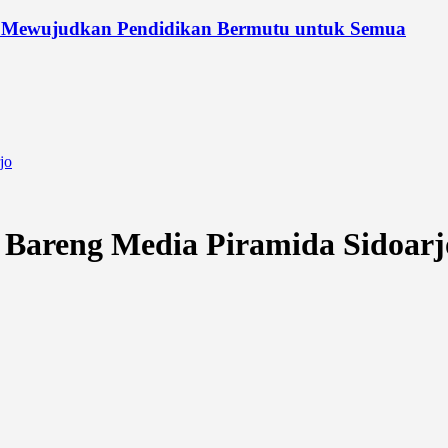
 Mewujudkan Pendidikan Bermutu untuk Semua
jo
pi Bareng Media Piramida Sidoarj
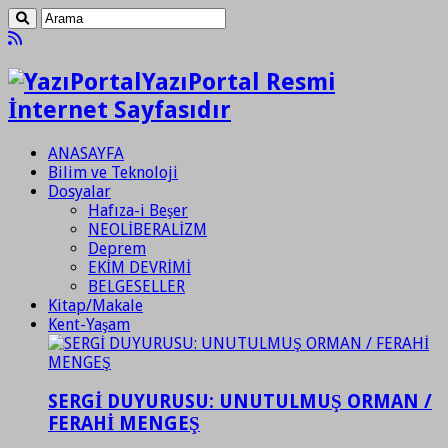
YazıPortal Resmi
İnternet Sayfasıdır
ANASAYFA
Bilim ve Teknoloji
Dosyalar
Hafıza-i Beşer
NEOLİBERALİZM
Deprem
EKİM DEVRİMİ
BELGESELLER
Kitap/Makale
Kent-Yaşam
SERGİ DUYURUSU: UNUTULMUŞ ORMAN /
FERAHİ MENGEŞ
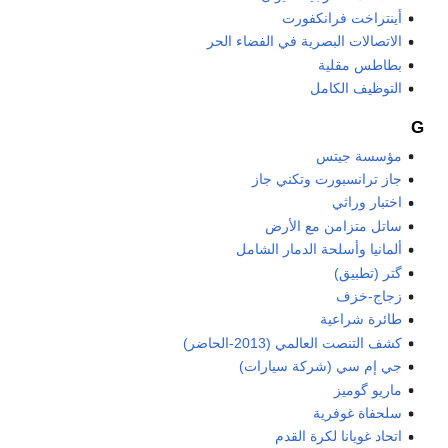
أينتراخت فرانكفورت
الاتصالات البصرية في الفضاء الحر
بطاطس مقلية
التوظيف الكامل
G
مؤسسة جيتس
جاز ترانسبورت وتكني جاز
اختبار وراثي
ساتل متزامن مع الأرض
ألمانيا وأسلحة الدمار الشامل
گتر (تطبيق)
زجاج-خزف
طائرة شراعية
كشف التنصت العالمي (2013-الحاضر)
جي إم سي (شركة سيارات)
ماريو گوميز
سلحفاة غوفرية
اتحاد غويانا لكرة القدم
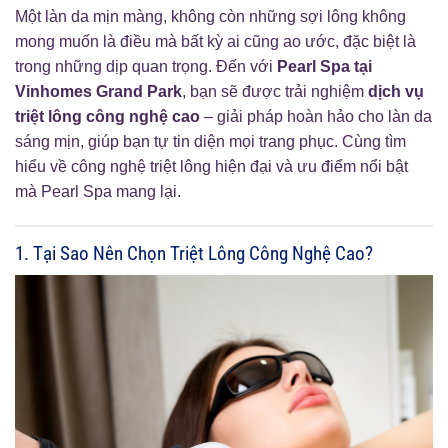
Một làn da mịn màng, không còn những sợi lông không
mong muốn là điều mà bất kỳ ai cũng ao ước, đặc biệt là
trong những dịp quan trọng. Đến với
Pearl Spa tại
Vinhomes Grand Park
, bạn sẽ được trải nghiệm
dịch vụ
triệt lông công nghệ cao
– giải pháp hoàn hảo cho làn da
sáng mịn, giúp bạn tự tin diện mọi trang phục. Cùng tìm
hiểu về công nghệ triệt lông hiện đại và ưu điểm nổi bật
mà Pearl Spa mang lại.
1. Tại Sao Nên Chọn Triệt Lông Công Nghệ Cao?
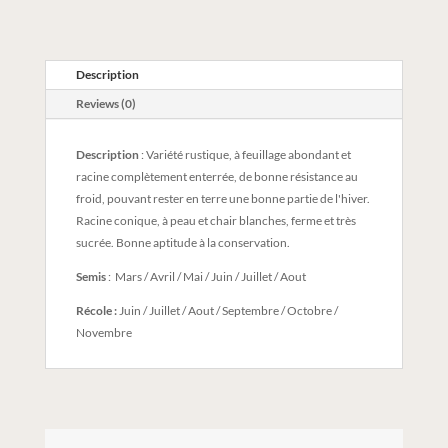
Description
Reviews (0)
Description
: Variété rustique, à feuillage abondant et
racine complètement enterrée, de bonne résistance au
froid, pouvant rester en terre une bonne partie de l'hiver.
Racine conique, à peau et chair blanches, ferme et très
sucrée. Bonne aptitude à la conservation.
Semis
: Mars / Avril / Mai / Juin / Juillet / Aout
Récole :
Juin / Juillet / Aout / Septembre / Octobre /
Novembre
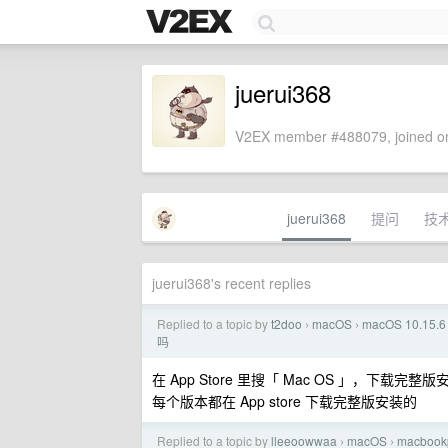
juerui368
V2EX member #488079, joined on
juerui368
提问
技
juerui368's recent replies
Replied to a topic by
t2doo
macOS
macOS 10
›
›
吗
在 App Store 里搜「 Mac OS 」，下载完整
每个版本都在 App store 下载完整版安装的
Replied to a topic by
lleeoowwaa
macOS
macboo
›
›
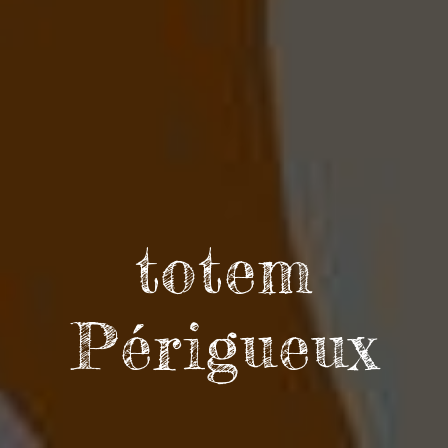
totem
Périgueux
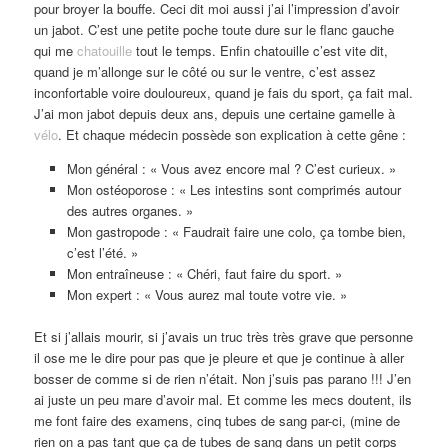
pour broyer la bouffe. Ceci dit moi aussi j’ai l’impression d’avoir
un jabot. C’est une petite poche toute dure sur le flanc gauche
qui me
chatouille
tout le temps. Enfin chatouille c’est vite dit,
quand je m’allonge sur le côté ou sur le ventre, c’est assez
inconfortable voire douloureux, quand je fais du sport, ça fait mal.
J’ai mon jabot depuis deux ans, depuis une certaine gamelle à
vélo
. Et chaque médecin possède son explication à cette gêne :
Mon général : « Vous avez encore mal ? C’est curieux. »
Mon ostéoporose : « Les intestins sont comprimés autour
des autres organes. »
Mon gastropode : « Faudrait faire une colo, ça tombe bien,
c’est l’été. »
Mon entraîneuse : « Chéri, faut faire du sport. »
Mon expert : « Vous aurez mal toute votre vie. »
Et si j’allais mourir, si j’avais un truc très très grave que personne
il ose me le dire pour pas que je pleure et que je continue à aller
bosser de comme si de rien n’était. Non j’suis pas parano !!! J’en
ai juste un peu mare d’avoir mal. Et comme les mecs doutent, ils
me font faire des examens, cinq tubes de sang par-ci, (mine de
rien on a pas tant que ça de tubes de sang dans un petit corps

━━━━━━━━

» Work to be completed:
Your answer should be the lines of the records that include the word "Vous".

» Answer to this exercise:
Mon général : « Vous avez encore mal ? C’est curieux. »
Mon expert : « Vous aurez mal toute votre vie. »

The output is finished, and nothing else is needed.